What is required ▸
In the forum post below about a certainty score for DecisionTreeClassifier, list the variable names that receive the result of the train_test_split call.

Document text ▸
-- -- --

How to calculate an 0-1 certainty score for DecisionTreeClassifier?

Dataset
0-9 columns: float features (parameters of a product)
10 column: int labels (products)
Goal
Calculate an 0-1 classification certainty score for the labels (this is what my current code should do)
Calculate the same certainty score for each “product_name”(300 columns) at each rows(22'000)
ERROR I use sklearn.tree.DecisionTreeClassifier.
I am trying to use "predict_proba" but it gives an error.
Python CODE
data_train = pd.read_csv('data.csv')
features = data_train.columns[:-1]
labels = data_train.columns[-1]
x_features = data_train[features]
x_label = data_train[labels]
X_train, X_test, y_train, y_test = train_test_split(x_features, x_label, random_state=0)
scaler = MinMaxScaler()
X_train = scaler.fit_transform(X_train)
X_test = scaler.transform(X_test)
clf = DecisionTreeClassifier(max_depth=3).fit(X_train, y_train)
class_probabilitiesDec = clf.predict_proba(y_train)
#ERORR: ValueError: Number of features of the model must match the input. Model n_features is 10 and input n_features is 16722
print('Decision Tree Classification Accuracy Training Score (max_depth=3): {:.2f}'.format(clf.score(X_train, y_train)*100) + ('%'))
print('Decision Tree Classification Accuracy Test Score (max_depth=3): {:.2f}'.format(clf.score(X_test, y_test)*100) + ('%'))
print(class_probabilitiesDec[:10])
# if I use X_tranin than it jsut prints out a buch of 41 element vectors: [[ 0.00490808 0.00765327 0.01123035 0.00332751 0.00665502 0.00357707
0.05182597 0.03169453 0.04267532 0.02761833 0.01988187 0.01281091
0.02936528 0.03934781 0.02329257 0.02961484 0.0353548 0.02503951
0.03577073 0.04700108 0.07661592 0.04433907 0.03019715 0.02196157
0.0108976 0.0074869 0.0291989 0.03951418 0.01372598 0.0176358
0.02345895 0.0169703 0.02487314 0.01813493 0.0482489 0.01988187
0.03252641 0.01572249 0.01455786 0.00457533 0.00083188]
[....
FEATURES (COLUMNS)
(last columns are the labels)
0 1 1 1 1.0 1462293561 1462293561 0 0 0.0 0.0 1
1 2 2 2 8.0 1460211580 1461091152 1 1 0.0 0.0 2
2 3 3 3 1.0 1469869039 1470560880 1 1 0.0 0.0 3
3 4 4 4 1.0 1461482675 1461482675 0 0 0.0 0.0 4
4 5 5 5 5.0 1462173043 1462386863 1 1 0.0 0.0 5
CLASSES COLUMNS (300 COLUMNS OF ITEMS)

-- -- --

Given data ▸
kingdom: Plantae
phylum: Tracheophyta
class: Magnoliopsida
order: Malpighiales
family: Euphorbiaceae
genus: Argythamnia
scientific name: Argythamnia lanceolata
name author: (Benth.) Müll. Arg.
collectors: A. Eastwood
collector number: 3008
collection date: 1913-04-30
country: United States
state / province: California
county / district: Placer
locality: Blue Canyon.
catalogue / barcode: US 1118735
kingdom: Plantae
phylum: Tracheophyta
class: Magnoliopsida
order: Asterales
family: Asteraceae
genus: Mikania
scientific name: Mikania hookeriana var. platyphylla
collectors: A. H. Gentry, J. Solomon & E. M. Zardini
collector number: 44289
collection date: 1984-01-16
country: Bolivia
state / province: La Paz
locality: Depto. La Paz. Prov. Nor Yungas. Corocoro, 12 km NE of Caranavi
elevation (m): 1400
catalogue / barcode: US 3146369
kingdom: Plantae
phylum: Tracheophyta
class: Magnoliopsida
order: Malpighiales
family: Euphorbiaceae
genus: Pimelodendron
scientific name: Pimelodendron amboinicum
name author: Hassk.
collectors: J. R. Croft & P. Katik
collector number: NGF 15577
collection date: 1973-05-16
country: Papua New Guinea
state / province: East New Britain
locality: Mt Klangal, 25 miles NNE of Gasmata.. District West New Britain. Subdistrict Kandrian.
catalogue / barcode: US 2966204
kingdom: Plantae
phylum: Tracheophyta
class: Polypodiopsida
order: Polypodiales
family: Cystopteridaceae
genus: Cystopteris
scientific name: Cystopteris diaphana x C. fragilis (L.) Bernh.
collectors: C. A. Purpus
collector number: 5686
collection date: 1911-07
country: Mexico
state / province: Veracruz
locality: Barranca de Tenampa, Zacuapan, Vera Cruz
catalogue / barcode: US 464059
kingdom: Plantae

-- -- --

Exercise response ▸
X_train, X_test, y_train, y_test